En el año 2000, un programador ruso llamado Renat Fatkhullin fundó una empresa en Limassol, Chipre, con una idea simple: darle a cualquier persona en el mundo acceso a los mismos gráficos y herramientas que usaban los traders profesionales. Nadie apostaba demasiado por eso. Veinticinco años después, MetaTrader 4 sigue siendo la plataforma de trading más usada del planeta.
De FX Charts a cambiar la industria
MetaQuotes arrancó con un producto básico llamado FX Charts, casi una curiosidad tecnológica.

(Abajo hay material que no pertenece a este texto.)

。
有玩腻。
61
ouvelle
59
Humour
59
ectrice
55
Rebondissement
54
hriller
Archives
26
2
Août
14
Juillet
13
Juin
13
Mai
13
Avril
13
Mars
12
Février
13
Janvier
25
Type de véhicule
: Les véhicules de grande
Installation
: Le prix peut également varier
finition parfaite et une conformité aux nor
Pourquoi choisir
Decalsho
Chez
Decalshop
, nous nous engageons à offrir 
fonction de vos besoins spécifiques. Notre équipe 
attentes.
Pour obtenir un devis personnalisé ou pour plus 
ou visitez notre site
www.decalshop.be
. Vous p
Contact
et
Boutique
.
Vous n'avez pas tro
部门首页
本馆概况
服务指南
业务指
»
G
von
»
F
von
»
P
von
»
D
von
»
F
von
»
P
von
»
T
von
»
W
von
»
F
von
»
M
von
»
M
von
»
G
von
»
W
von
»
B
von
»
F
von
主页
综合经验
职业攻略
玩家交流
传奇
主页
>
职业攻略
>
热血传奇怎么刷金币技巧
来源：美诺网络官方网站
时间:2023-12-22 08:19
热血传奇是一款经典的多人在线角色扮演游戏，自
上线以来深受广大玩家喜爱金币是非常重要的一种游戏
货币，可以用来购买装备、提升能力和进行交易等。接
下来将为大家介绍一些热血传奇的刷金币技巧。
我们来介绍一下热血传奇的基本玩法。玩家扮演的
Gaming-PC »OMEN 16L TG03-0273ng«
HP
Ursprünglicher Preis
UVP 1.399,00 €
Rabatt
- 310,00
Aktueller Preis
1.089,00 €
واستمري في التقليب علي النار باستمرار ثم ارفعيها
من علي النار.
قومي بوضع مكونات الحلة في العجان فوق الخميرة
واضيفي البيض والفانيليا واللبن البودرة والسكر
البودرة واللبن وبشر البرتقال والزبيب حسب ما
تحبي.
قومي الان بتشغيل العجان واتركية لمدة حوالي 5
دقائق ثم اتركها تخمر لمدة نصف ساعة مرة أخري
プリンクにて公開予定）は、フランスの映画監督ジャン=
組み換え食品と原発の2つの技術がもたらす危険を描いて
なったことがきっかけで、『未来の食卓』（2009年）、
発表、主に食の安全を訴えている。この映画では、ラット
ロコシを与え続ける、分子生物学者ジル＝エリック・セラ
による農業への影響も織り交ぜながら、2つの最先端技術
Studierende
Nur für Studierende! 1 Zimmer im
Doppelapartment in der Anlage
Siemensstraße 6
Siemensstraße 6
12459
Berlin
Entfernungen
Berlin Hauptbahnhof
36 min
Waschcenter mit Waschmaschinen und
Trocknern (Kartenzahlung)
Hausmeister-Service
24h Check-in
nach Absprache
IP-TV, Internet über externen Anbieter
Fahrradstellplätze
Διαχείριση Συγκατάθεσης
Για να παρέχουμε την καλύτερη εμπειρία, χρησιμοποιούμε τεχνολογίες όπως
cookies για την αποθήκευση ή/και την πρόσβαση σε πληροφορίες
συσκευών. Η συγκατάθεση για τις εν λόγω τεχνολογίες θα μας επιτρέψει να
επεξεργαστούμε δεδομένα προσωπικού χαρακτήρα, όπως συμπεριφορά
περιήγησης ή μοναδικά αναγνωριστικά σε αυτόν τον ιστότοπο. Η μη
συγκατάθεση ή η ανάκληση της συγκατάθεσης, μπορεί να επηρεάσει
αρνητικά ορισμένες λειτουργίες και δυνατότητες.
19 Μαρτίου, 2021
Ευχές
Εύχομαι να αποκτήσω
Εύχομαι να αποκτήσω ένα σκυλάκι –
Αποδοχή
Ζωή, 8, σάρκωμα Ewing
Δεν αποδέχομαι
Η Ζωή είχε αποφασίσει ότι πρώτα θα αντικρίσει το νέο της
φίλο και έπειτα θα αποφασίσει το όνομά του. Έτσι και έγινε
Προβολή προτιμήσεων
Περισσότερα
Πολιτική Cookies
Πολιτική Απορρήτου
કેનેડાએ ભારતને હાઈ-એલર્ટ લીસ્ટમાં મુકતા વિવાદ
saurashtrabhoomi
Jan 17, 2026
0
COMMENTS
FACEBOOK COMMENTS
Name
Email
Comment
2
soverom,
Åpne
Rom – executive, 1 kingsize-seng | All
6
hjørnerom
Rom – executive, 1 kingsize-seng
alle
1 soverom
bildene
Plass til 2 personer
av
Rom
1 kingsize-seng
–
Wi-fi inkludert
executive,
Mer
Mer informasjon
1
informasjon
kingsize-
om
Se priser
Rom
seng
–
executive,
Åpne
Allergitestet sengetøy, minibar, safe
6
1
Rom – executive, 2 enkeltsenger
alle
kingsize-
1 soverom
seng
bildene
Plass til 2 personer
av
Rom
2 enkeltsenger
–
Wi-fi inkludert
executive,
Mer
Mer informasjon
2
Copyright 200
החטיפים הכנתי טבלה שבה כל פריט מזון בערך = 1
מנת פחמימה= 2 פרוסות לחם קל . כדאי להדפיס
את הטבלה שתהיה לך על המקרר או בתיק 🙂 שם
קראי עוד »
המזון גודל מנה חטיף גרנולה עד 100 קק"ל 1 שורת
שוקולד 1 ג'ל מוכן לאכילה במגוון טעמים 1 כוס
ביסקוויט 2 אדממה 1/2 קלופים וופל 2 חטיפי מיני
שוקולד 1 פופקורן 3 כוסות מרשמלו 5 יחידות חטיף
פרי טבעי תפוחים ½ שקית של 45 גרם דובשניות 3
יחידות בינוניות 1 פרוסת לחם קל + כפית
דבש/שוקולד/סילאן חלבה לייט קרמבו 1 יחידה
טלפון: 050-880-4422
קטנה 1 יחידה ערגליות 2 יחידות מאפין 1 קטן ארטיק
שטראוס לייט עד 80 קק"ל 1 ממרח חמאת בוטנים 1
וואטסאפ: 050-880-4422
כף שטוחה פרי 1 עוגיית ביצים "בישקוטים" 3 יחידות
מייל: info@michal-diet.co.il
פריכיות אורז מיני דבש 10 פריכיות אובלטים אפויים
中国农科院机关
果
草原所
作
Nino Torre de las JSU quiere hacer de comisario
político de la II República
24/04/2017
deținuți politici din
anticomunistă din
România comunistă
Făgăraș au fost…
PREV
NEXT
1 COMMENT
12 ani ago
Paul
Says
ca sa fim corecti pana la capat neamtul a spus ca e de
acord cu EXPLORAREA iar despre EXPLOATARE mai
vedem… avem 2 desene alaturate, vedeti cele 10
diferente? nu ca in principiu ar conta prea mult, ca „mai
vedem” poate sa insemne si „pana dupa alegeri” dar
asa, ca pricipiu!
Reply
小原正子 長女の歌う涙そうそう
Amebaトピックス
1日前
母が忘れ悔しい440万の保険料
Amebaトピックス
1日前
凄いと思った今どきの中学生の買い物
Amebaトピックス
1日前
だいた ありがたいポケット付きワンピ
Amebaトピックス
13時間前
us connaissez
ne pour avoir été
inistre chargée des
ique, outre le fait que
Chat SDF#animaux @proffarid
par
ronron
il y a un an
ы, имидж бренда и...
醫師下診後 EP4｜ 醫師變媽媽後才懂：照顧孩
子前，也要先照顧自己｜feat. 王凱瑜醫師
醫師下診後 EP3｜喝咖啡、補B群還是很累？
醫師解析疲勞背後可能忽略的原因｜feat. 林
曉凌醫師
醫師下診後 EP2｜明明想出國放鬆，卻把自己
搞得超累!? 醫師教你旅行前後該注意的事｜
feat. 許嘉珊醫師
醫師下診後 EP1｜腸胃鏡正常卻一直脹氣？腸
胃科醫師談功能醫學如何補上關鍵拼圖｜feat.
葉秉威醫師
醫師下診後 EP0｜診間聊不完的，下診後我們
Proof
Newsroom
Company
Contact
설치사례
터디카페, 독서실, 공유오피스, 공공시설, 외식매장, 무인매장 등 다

Pero en diciembre del mismo año lanzaron algo que cambiaría todo: MQL, un lenguaje de programación propio que permitía a cualquier trader construir robots automatizados sin ser ingeniero de sistemas. Eso, en el 2000, era revolucionario.
Para el 2003 ya tenían apps móviles para Palm y Windows CE. En 2005 llegó MetaTrader 4 como plataforma completamente nueva: interfaz rediseñada, arquitectura más robusta y MQL4, que por primera vez puso el trading algorítmico al alcance de cualquier persona.
El modelo que nadie pudo copiar
MetaQuotes nunca le cobró un centavo al trader. El dinero entraba por los brokers, que pagaban licencias para ofrecer la plataforma a sus clientes. Eso creó un ciclo casi imposible de romper — mientras más brokers adoptaban MT4, más traders lo aprendían; mientras más traders lo usaban, ningún broker podía darse el lujo de no ofrecerlo.
Para 2009 ya lo habían descargado ocho millones de personas. En 2010 lanzaron MetaTrader 5 con más funciones y velocidad. El problema: nadie quiso migrar. Los traders tenían años de robots e indicadores construidos en MQL4. MT4 sobrevivió a su propio sucesor.
Hoy hay plataformas más modernas, más rápidas, con mejor diseño. Pero ninguna tiene veinte años de comunidad, de foros, de estrategias compartidas, de confianza acumulada. Renat Fatkhullin construyó algo que el mercado se niega a dejar morir.
Hay traders que aprendieron a operar en MT4 antes de aprender a manejar.